Most of us experience this challenge every day.  Studies show that, in this increasingly wired and information intense world, we are interrupted every three to five minutes during the course of a work day, multitasking between email notifications, text messages, cellphone calls, chat requests and reviewing web sites.  We frequently end up getting distracted and temporarily forget what we were working on a few minutes before.  We are all information junkies and digital connectivity has radically increased the flow of data to feed our habit – yet our brain processing capacity hasn’t evolved significantly since the Stone Age.  No surprise that many folks feel overwhelmed and less productive and effective than they feel they could be.

So, what does this have to do with healthcare?  Actually, plenty!  Physicians and other caregivers are pattern matchers by training.  They rely on their extensive knowledge base, built painstakingly over many years of training, practice and ongoing education, to identify key signals in a patient’s presentation that will point to the most likely diagnosis, treatment options and ongoing day to day management.

Now consider this.   Assuming, for the time being, that your doctor is an unaided human functioning in a way that is not chemically or digitally enhanced, then depending on the amount of sleep and associated daily stress levels, they are capable of weighing approximately seven variables at any one time when dealing with something pretty important – your health!   Of course, that might not be so bad if the number of variables that your doctor had to try to juggle at any one time were typically less than seven.  In truth, quite frequently it doesn’t even take seven variables to be able to safely determine the most appropriate next steps in weighing evaluation or treatment options.  However, on occasion, and as will become increasingly frequent, there are many, many more variables to consider in managing the care of an individual patient as well as the care of large panels of patients.

Add some other emerging dynamics to this basic human limitation and we can see that we have a problem on our hands.

First, the doubling time of medical knowledge is currently estimated to be less than ten years and continues to decrease.  Second, the volume of medical literature that a busy doctor needs to read to stay current keeps increasing and all too frequently different research reports present apparently contradictory evidence – frequently, no single treatment approach is suitable for all cases.  Finally, as in all other aspects of our life, the amount of useful interpretable health data being collected has started to grow at an explosive rate.

When you consider these factors, combined with the pressure to maintain quality while seeing increasing volumes of patients, it’s easy to understand why many doctors today feel that there has to be a different and more satisfying way to deliver the high quality care that they believe is possible.

The truth is that doctors, like all humans, are excellent pattern matchers but highly fallible complex information processors.  They are also not “perfectible” – we all make occasional mistakes, some more serious than others.  We tend to overly simplify complex issues and our recent personal experience weighs more heavily than it should when good evidence exists to the contrary.
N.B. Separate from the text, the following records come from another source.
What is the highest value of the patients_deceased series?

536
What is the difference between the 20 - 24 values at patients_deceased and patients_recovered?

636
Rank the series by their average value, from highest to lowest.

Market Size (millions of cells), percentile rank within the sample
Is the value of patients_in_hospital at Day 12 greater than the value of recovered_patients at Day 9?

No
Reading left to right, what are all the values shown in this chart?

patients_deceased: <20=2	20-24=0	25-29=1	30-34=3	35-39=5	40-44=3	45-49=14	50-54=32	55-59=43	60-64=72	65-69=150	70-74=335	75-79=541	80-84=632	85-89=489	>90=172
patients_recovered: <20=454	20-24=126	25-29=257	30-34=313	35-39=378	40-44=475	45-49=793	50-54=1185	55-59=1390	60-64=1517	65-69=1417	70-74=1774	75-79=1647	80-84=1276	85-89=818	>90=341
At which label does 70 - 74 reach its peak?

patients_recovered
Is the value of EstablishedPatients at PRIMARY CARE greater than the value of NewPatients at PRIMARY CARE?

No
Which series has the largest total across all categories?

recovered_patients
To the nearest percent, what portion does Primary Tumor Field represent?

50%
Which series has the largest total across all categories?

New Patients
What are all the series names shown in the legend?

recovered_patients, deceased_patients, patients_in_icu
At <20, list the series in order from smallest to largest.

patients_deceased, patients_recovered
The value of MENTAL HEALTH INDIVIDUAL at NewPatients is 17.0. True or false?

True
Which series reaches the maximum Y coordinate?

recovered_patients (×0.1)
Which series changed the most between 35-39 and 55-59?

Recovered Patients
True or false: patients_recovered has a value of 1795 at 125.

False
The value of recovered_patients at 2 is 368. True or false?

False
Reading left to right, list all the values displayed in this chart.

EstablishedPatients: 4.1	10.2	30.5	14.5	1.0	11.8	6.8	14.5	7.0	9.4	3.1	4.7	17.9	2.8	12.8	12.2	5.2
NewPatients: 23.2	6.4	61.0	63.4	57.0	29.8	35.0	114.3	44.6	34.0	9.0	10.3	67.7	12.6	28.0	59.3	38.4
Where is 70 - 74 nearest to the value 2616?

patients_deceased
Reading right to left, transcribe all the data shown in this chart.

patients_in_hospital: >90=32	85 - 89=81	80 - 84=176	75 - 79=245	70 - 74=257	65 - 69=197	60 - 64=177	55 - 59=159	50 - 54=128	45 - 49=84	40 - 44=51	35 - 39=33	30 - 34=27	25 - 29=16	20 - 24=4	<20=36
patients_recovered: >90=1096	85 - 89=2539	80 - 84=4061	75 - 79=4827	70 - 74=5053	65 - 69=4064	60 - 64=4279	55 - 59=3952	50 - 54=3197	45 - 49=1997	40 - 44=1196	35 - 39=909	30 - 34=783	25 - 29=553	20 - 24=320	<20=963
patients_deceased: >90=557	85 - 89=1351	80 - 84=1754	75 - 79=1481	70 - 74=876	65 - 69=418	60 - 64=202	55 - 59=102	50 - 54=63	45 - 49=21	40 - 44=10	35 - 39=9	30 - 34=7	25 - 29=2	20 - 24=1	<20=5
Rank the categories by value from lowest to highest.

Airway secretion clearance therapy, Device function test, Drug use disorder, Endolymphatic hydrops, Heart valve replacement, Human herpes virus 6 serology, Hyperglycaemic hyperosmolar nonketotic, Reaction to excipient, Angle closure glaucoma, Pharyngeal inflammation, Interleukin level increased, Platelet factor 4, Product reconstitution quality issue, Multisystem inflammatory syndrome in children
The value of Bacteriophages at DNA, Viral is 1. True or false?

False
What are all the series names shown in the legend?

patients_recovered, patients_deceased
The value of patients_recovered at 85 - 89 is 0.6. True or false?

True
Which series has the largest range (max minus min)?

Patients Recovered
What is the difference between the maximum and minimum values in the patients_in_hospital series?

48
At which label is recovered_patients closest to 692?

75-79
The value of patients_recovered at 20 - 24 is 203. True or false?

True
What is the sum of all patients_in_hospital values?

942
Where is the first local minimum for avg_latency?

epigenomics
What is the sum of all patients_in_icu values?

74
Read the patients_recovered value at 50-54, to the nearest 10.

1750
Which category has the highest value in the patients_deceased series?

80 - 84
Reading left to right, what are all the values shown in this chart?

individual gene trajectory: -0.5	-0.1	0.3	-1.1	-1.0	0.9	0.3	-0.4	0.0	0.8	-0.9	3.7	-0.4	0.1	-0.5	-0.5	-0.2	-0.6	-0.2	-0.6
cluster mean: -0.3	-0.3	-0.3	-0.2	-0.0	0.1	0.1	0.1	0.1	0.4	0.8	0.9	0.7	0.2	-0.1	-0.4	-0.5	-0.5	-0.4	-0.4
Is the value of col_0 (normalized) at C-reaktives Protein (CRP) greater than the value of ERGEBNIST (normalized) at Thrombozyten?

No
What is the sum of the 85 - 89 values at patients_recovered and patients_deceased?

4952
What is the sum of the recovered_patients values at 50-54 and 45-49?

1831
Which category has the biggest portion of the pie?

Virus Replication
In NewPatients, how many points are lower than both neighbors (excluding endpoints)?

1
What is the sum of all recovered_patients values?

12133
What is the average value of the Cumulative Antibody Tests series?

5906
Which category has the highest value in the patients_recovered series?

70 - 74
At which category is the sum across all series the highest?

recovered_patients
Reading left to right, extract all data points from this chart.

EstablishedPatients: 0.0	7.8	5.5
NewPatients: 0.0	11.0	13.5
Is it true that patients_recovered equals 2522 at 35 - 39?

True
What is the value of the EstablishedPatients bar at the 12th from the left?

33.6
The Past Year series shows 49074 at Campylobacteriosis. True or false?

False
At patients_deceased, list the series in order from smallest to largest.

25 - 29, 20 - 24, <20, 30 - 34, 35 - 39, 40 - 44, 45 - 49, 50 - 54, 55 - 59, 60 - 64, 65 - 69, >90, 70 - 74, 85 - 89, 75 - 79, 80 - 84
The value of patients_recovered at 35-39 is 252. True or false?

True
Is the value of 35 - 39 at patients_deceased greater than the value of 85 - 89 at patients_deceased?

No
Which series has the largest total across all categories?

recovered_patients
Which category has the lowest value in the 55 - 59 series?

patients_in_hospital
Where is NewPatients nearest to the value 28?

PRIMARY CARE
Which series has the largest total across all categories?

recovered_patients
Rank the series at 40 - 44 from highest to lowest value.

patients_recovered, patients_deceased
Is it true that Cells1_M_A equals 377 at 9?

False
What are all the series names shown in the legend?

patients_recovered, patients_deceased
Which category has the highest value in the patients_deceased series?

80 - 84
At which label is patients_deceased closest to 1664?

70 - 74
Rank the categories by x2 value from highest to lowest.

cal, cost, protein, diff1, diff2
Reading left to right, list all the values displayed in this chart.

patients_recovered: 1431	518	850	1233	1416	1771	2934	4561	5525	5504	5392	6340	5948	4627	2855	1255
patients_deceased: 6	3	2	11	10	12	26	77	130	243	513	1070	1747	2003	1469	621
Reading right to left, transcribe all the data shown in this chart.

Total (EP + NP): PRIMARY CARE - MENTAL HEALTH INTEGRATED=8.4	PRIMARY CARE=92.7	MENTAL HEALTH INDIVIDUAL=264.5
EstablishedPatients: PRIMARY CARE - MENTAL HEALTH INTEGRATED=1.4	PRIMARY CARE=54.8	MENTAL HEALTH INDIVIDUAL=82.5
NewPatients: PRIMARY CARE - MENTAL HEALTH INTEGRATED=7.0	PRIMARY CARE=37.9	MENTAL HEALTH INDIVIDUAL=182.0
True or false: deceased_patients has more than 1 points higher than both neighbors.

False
The bottom line is that healthcare has to change to accommodate these dynamics.  What does the future look like?  Over the next series of blog posts, I’ll examine how big “big data” in healthcare actually is and how fast it’s growing, its implications to the medical profession and to healthcare more broadly and some predictions about how health analytics are poised to help physicians deal with this dilemma in the same way that smart GPS systems delight even the most experienced motorist.